Blanford brought her boundless energy to virtual library programs and all the other changes wrought by the past year of the pandemic.
Throughout the fall, almost weekly, she was organizing curbside pickup of books requested by students who were learning at home.
Every Friday, Elmhurst mom Beth Cliffel and her daughter, Stella, would pick up books reserved through the library’s online catalog and get to see the librarian the 10-year-old has “always adored,” albeit at a safe distance.
For holidays, Blanford would offer books about Halloween or Thanksgiving so kids could still feel like they were celebrating. She’d even set aside picture books so younger siblings like Stella’s brother, who’s in first grade, could access the library remotely.
“That was like the highlight of their week,” Cliffel said.
Blanford came up with another idea to create videos of school librarians across the district reading from the books nominated for the Monarch Award, an annual recognition sponsored by the Illinois School Library Media Association.
Students in kindergarten through third grade are eligible to vote for their favorites from the list of 20 titles.
Normally, librarians would read Monarch books aloud to a class of students in the elementary school libraries.

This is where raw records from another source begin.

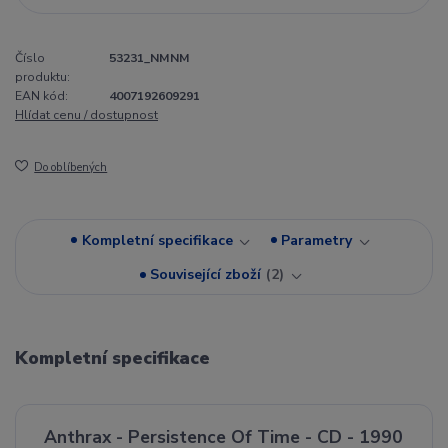
Číslo
53231_NMNM
produktu:
EAN kód:
4007192609291
Hlídat cenu / dostupnost
Do oblíbených
Kompletní specifikace
Parametry
Související zboží
2
Kompletní specifikace
Anthrax - Persistence Of Time - CD - 1990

But with a shortened school day, librarians instead recorded the videos for a virtual audience.
Blanford read “How to Give Your Cat a Bath in Five Easy Steps” by Nicola Winstanley and “What If …” by Samantha Berger.
“It really requires a team, and I’m so grateful for all of the hard work of all of the people, both here at Emerson and across our school district,” Blanford said.
Blanford also encouraged some students to produce book trailers using the WeVideo platform so they could recommend a good read to their classmates.
“I think our role as educators is to help students feel more connected to us as their teachers and also to each other and hopefully to inspire them to continue learning during this time,” Blanford said.
“And I feel like the educators here at Emerson have done a fantastic job with that, really looking for ways just to stay connected with students, whether they’re learning here or learning at home.”
The district plans to return to five full days of in-person learning at all grade levels starting April 12. Students who already are learning in-person come to the library for weekly lessons.
Blanford hopes to eventually get back to a normal routine — robotics, coding, all the activities that make the library a bustling and inclusive place.
“I think it just brings a whole new level of gratitude for the time we’re able to spend both together as a staff and together with our students, and I’m really grateful for that, whatever it looks like.”